Saved entries:
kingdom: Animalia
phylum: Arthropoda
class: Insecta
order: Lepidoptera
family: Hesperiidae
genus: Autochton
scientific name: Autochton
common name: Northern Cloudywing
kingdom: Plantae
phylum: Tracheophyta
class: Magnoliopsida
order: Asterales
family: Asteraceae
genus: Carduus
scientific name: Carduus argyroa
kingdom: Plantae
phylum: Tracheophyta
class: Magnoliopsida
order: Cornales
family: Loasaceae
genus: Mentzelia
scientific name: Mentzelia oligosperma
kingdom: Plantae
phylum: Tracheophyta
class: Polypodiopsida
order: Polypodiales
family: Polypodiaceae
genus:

WHAT IS REQUIRED:
Arrange the lines above as a Markdown table with two columns, Row and Line, numbering the lines in order and omitting any blank ones.

TASK SOLUTION:
| Row | Line |
|---|---|
| 1 | kingdom: Animalia |
| 2 | phylum: Arthropoda |
| 3 | class: Insecta |
| 4 | order: Lepidoptera |
| 5 | family: Hesperiidae |
| 6 | genus: Autochton |
| 7 | scientific name: Autochton |
| 8 | common name: Northern Cloudywing |
| 9 | kingdom: Plantae |
| 10 | phylum: Tracheophyta |
| 11 | class: Magnoliopsida |
| 12 | order: Asterales |
| 13 | family: Asteraceae |
| 14 | genus: Carduus |
| 15 | scientific name: Carduus argyroa |
| 16 | kingdom: Plantae |
| 17 | phylum: Tracheophyta |
| 18 | class: Magnoliopsida |
| 19 | order: Cornales |
| 20 | family: Loasaceae |
| 21 | genus: Mentzelia |
| 22 | scientific name: Mentzelia oligosperma |
| 23 | kingdom: Plantae |
| 24 | phylum: Tracheophyta |
| 25 | class: Polypodiopsida |
| 26 | order: Polypodiales |
| 27 | family: Polypodiaceae |
| 28 | genus: |